Miscellaneous useful options

• --on-as-stationary: The matchmaps algorithm always involves an alignment in real-space of the “on” and “off” maps. By default, the “off” map is stationary, and the “on” map is moved. This is typically desired, such that everything lines up with your “off” structural model. However, say that your structures are “apo” and “bound”, and you would like to line up your maps with a “bound” structure (which you never have to supply to matchmaps!). In this case, you could use the --on-as-stationary flag.

• --spacing: This flag defines the approximate size of the voxels in your real-space maps. The default (0.5 A) is fine for most purposes. For making figures in PyMOL, you might want finer spacing (0.25 A or so); this comes at a cost of much larger file size. If your computer/coot is being really slow, you could consider increasing the spacing.

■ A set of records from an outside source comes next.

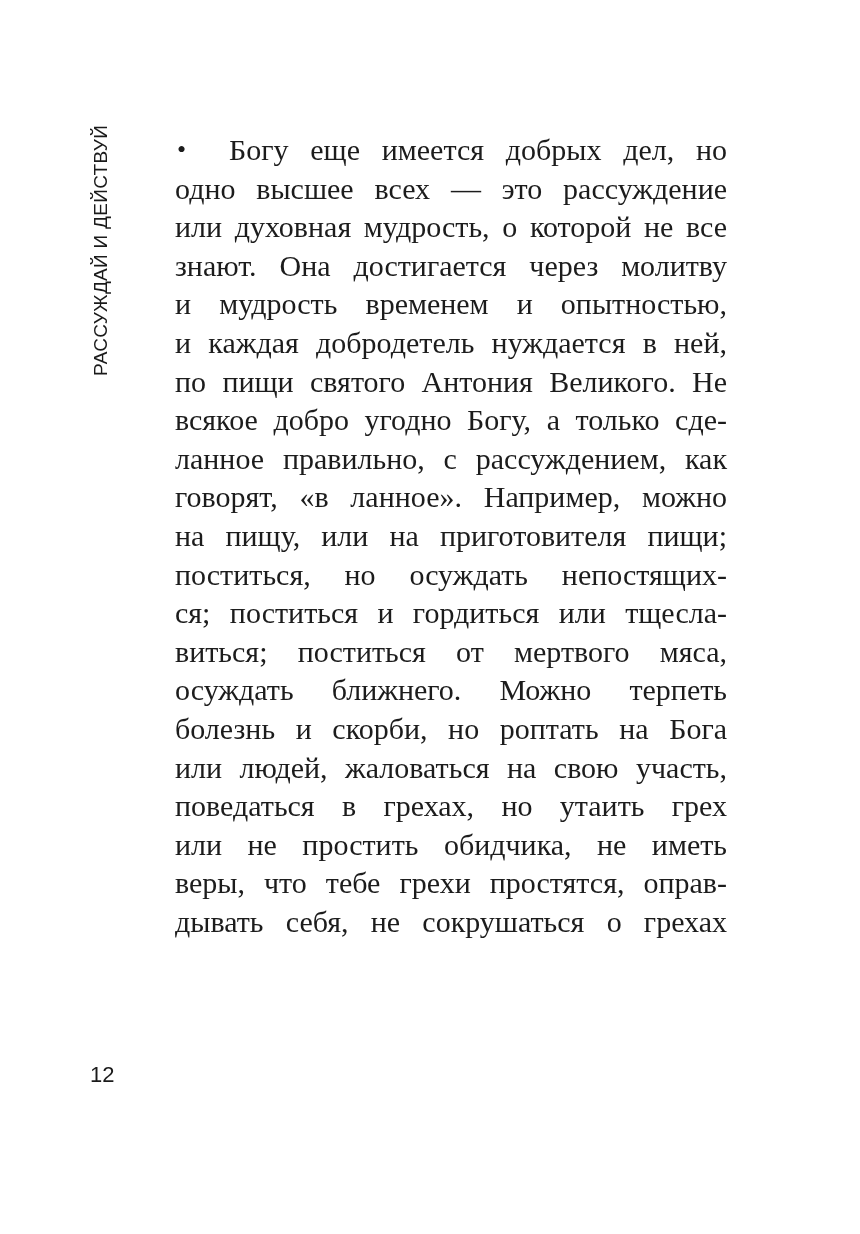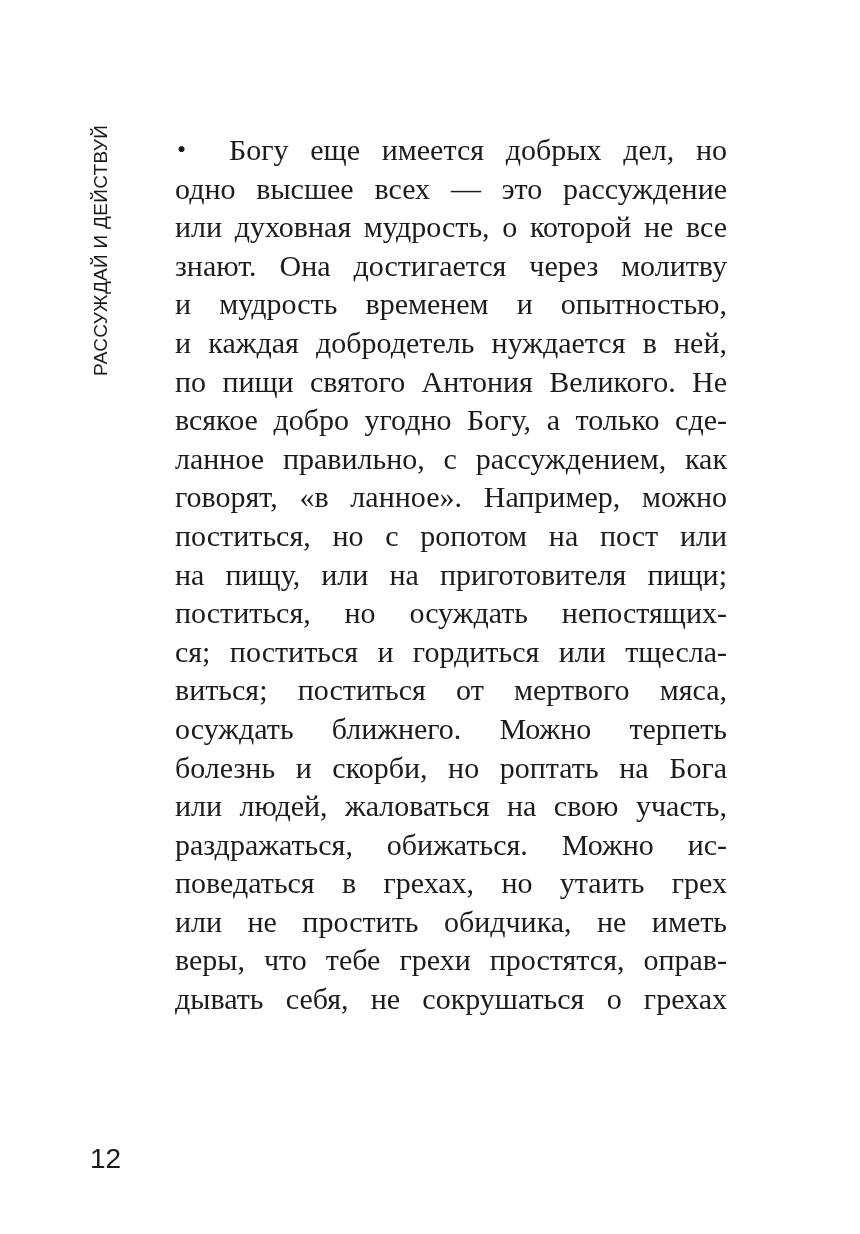--- a/index.html
+++ b/index.html
@@ -25,23 +25,23 @@
       font-family: "Liberation Sans", "DejaVu Sans", sans-serif;
       font-size: 19px;
       letter-spacing: 0.3px;
       line-height: 30px;
       white-space: nowrap;
       color: #1a1a1a;
     }
     .page-number {
       position: absolute;
       left: 90px;
-      top: 1144px;
+      top: 1060px;
       font-family: "Liberation Sans", "DejaVu Sans", sans-serif;
-      font-size: 28px;
+      font-size: 22px;
       line-height: 30px;
       color: #1a1a1a;
     }
     .body-text {
       position: absolute;
       left: 175px;
       top: 131px;
       width: 552px;
       font-family: "Liberation Serif", "DejaVu Serif", serif;
       font-size: 30px;
@@ -81,28 +81,26 @@
   </span>
   <span class="line">одно высшее всех — это рассуждение</span>
   <span class="line">или духовная мудрость, о которой не все</span>
   <span class="line">знают. Она достигается через молитву</span>
   <span class="line">и мудрость временем и опытностью,</span>
   <span class="line">и каждая добродетель нуждается в ней,</span>
   <span class="line">по пищи святого Антония Великого. Не</span>
   <span class="line">всякое добро угодно Богу, а только сде-</span>
   <span class="line">ланное правильно, с рассуждением, как</span>
   <span class="line">говорят, «в ланное». Например, можно</span>
-  <span class="line">поститься, но с ропотом на пост или</span>
   <span class="line">на пищу, или на приготовителя пищи;</span>
   <span class="line">поститься, но осуждать непостящих-</span>
   <span class="line">ся; поститься и гордиться или тщесла-</span>
   <span class="line">виться; поститься от мертвого мяса,</span>
   <span class="line">осуждать ближнего. Можно терпеть</span>
   <span class="line">болезнь и скорби, но роптать на Бога</span>
   <span class="line">или людей, жаловаться на свою участь,</span>
-  <span class="line">раздражаться, обижаться. Можно ис-</span>
   <span class="line">поведаться в грехах, но утаить грех</span>
   <span class="line">или не простить обидчика, не иметь</span>
   <span class="line">веры, что тебе грехи простятся, оправ-</span>
   <span class="line">дывать себя, не сокрушаться о грехах</span>
 </div>
 
 <div class="page-number">12</div>
 
 </body></html>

• --verbose: Use this option to print out to the terminal all of the log output from CCP4 and phenix. This is disabled by default because it’s very annoying, but it can be useful for debugging purposes.

• --eff: The matchmaps source code contains a hard-coded .eff template which is modified, written to a file, and passed to phenix.refine. For most cases, this .eff template should do the trick. However, if there’s something specific that you would like phenix to do, you can pass your own custom .eff template to matchmaps via the --eff flag. There is a lot of potential for error here, because the code has very specific expectations for what the .eff file contains. If you’re interested in trying this out, I would recommend that you use the .eff template in the source code as a starting point. Don’t hesitate to file an issue on GitHub if anything isn’t working. Depending on what you’re trying to do, we may decide to try and implement your desired functionality directly, so you don’t need to provide a custom .eff in the long run.